Later 18th century. Two 2-storey kelp stores; forestairs to SE gables. Exposed local rubble stone; slaister pointing.
SW (PRINCIPAL) ELEVATION: central door; flanking windows (openings have been altered); 2 1st floor windows centred above. Forestair set back to right; open dog-leg stone stair; access from SW.
NW ELEVATION: plain gable; large entrance at ground floor; modern sliding double doors. Lean-to to left; large entrance.
NE ELEVATION: Store: central door; blocked up window to right; 1st floor window centred above door. Lean-to extends length of store: central door; window to left.
SE ELEVATION: forestair to left leads to 1st floor door. Ground floor window to right of stairs.
Crowstepped gables to roofless store; roofless adjoining lean-to, some slates remaining.
INTERIOR: exposed stone at ground floor; plastered 1st floor walls. Central ground and 1st floor fireplaces in SE gable. Flagstone floor remains in places.

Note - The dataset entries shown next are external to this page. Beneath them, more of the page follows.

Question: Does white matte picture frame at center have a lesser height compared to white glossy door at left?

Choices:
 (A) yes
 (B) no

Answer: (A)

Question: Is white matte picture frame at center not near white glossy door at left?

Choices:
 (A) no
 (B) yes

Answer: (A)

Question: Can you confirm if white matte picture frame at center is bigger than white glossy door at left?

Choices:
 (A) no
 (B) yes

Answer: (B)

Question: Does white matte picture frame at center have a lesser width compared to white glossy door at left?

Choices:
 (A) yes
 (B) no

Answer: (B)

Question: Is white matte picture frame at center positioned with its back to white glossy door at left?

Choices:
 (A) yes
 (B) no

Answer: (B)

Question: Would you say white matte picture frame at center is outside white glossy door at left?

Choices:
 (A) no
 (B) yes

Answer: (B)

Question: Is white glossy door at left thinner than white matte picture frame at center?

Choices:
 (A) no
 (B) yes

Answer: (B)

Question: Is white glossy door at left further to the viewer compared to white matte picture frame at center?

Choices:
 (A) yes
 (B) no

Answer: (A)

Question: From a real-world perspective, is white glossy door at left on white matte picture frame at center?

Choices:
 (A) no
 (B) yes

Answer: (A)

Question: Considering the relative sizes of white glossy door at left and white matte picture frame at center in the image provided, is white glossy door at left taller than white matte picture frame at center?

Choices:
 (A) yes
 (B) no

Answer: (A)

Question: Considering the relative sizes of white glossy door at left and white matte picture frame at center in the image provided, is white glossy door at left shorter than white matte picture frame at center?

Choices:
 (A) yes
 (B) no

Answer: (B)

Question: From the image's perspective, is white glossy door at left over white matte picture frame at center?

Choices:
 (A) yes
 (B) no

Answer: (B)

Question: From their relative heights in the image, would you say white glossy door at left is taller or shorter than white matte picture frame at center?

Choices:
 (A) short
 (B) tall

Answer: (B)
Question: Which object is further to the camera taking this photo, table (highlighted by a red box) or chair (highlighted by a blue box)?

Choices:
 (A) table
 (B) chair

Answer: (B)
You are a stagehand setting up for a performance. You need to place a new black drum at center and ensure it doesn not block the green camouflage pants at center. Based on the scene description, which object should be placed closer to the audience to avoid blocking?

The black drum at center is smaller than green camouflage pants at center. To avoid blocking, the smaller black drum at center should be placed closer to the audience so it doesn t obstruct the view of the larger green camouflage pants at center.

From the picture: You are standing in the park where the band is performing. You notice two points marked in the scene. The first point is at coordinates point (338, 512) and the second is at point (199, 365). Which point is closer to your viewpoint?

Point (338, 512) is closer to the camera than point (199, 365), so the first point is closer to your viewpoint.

SW (PRINCIPAL) ELEVATION: plain elevation; large central door; replacement door. Stone steps to right lead to 1st floor door in SE gable.
NW ELEVATION: plain gable.
NE ELEVATION: blocked up central door; window to right.

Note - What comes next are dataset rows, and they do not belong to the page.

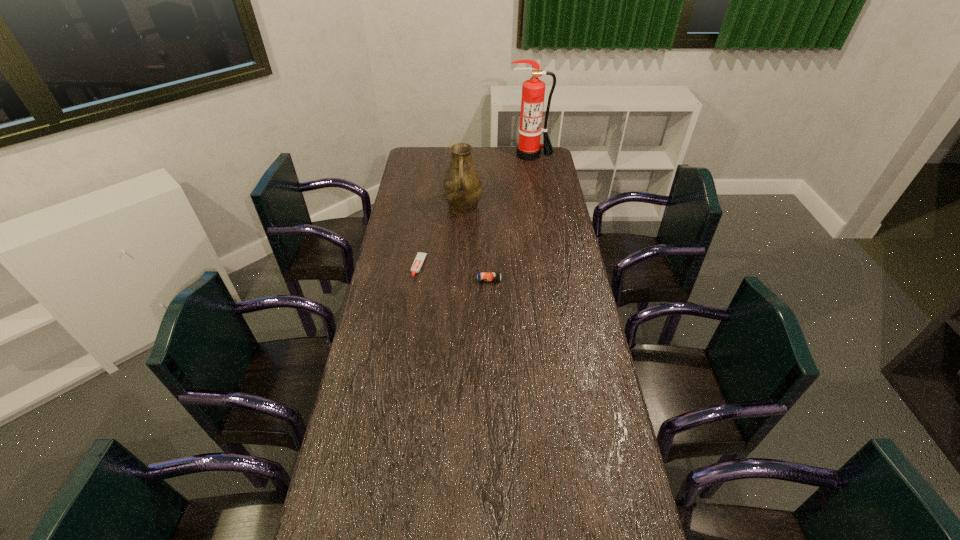
Locate an element on the screen. This screenshot has height=540, width=960. vacant area that lies between the rightmost object and the second tallest object is located at coordinates (496, 181).

Locate an element on the screen. free space that is in between the third tallest object and the third nearest object is located at coordinates (476, 244).

You are a GUI agent. You are given a task and a screenshot of the screen. Output one action in this format:
    pyautogui.click(x=<x>, y=<y>)
    Task: Click on the vacant space that's between the beer can and the rightmost object
    
    Given the screenshot: What is the action you would take?
    pyautogui.click(x=510, y=218)

Locate an element on the screen. the closest object to the shortest object is located at coordinates tap(481, 276).

Identify which object is the third closest to the tallest object. Please provide its 2D coordinates. Your answer should be formatted as a tuple, i.e. [(x, y)], where the tuple contains the x and y coordinates of a point satisfying the conditions above.

[(481, 276)]

Image resolution: width=960 pixels, height=540 pixels. What are the coordinates of `vacant space that satisfies the following two spatial constraints: 1. on the handle side of the second farthest object; 2. on the right side of the beer can` in the screenshot? It's located at (460, 280).

Find the location of `free space that satisfies the following two spatial constraints: 1. on the front side of the beer can; 2. on the right side of the toothpaste`. free space that satisfies the following two spatial constraints: 1. on the front side of the beer can; 2. on the right side of the toothpaste is located at coordinates (417, 280).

SE ELEVATION: forestair leads to 1st floor door positioned off centre to right.
Replacement, corrugated roof.
INTERIOR: not seen, 2000.
Tall stone walled enclosure to rear of SE store.
L-plan pier to E of stores. Flagstones. 2 sets of steps built into wall to E. Later wall to W and later slip to W of wall.

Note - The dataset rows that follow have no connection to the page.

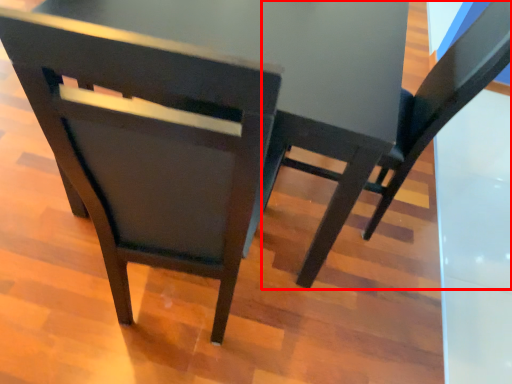
Question: From the image, what is the correct spatial relationship of chair (annotated by the red box) in relation to chair?

Choices:
 (A) left
 (B) right

Answer: (B)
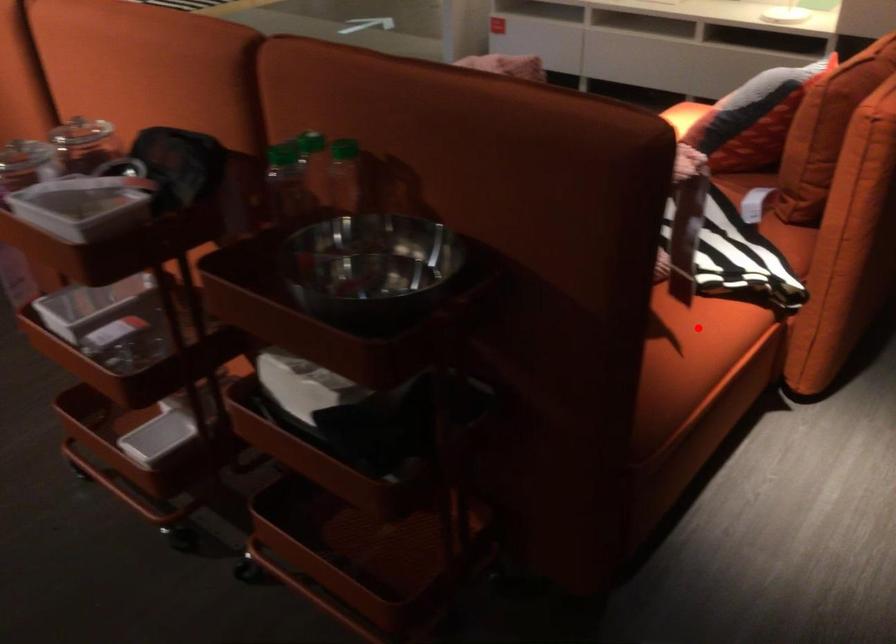
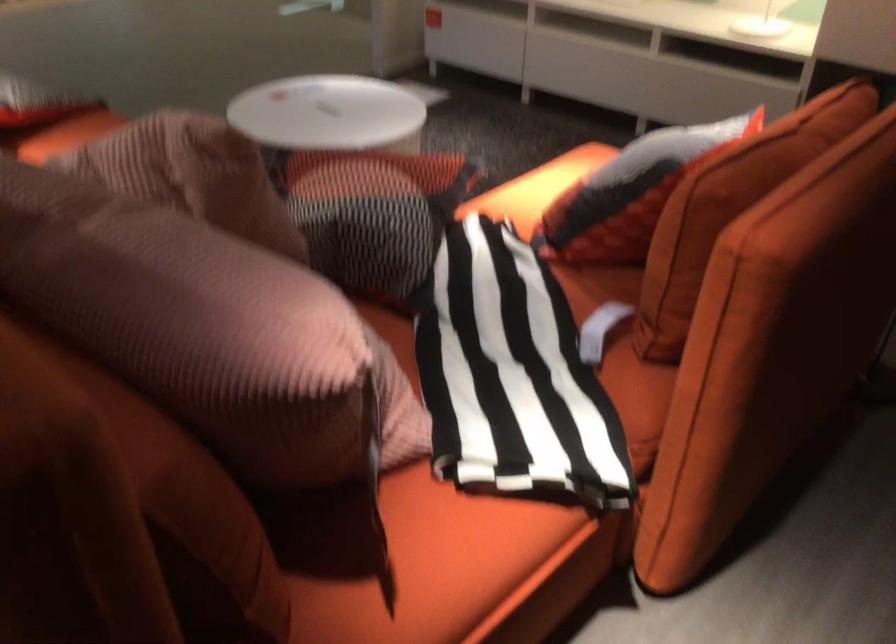
Question: I am providing you with two images of the same scene from different viewpoints. A red point is shown in image1. For the corresponding object point in image2, is it positioned nearer or farther from the camera?

Choices:
 (A) Nearer
 (B) Farther

Answer: (A)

Statement of Special Interest
Seaweed was often used as a fertiliser and spread out onto the fields; however by the 18th century the burning of seaweed to create kelp became an industry which dominated the Orkney economy during the late 18th to early 19th centuries, diverting labour from farming and fishing. The buildings stand as a reminder of this important period in the Orkney economy and its contribution made by Papay, and of the processes of kelp production no longer continued in Orkney. Seaweed was harvested from the shore; laid out to dry on the grass or on top of stone foundations (steethes) and burnt in shallow, circular, stone lined pits to form a liquid which when cooled; became a solid lump of kelp (alkaline ash). Kelp was used in a number of processes, especially the production of soap and glass and became a flourishing industry in Orkney by the mid 1700's, reaching a peak in 1825 which fell by 1830, 1840. Lairds built kelp stores to prevent the spoilation of the kelp by rain. Here, the kelp would be weighed, (payment was by the ton) and stored before being transported by boat. Kelp stores are therefore often found close to piers as are Nouster Stores. Orkney kelp was shipped to many places in England and Scotland, but especially to Newcastle where it was used for crown glass production. The Nouster kelp stores belonged to Thomas Traill of Holland Farm. His sloop, the Mary Traill was stored in a boathouse by the pier and transported the kelp. The remains of the boathouse walls are situated to the rear of the SE store. The date of the kelp stores is uncertain but they were probably built at the height of the kelp making period. The NW store is a shell at present (2000) without a roof; the 1st floor joists have gone; there are some remains of the roofing timbers in the wallhead. The SE store continues to be used for storage (2000).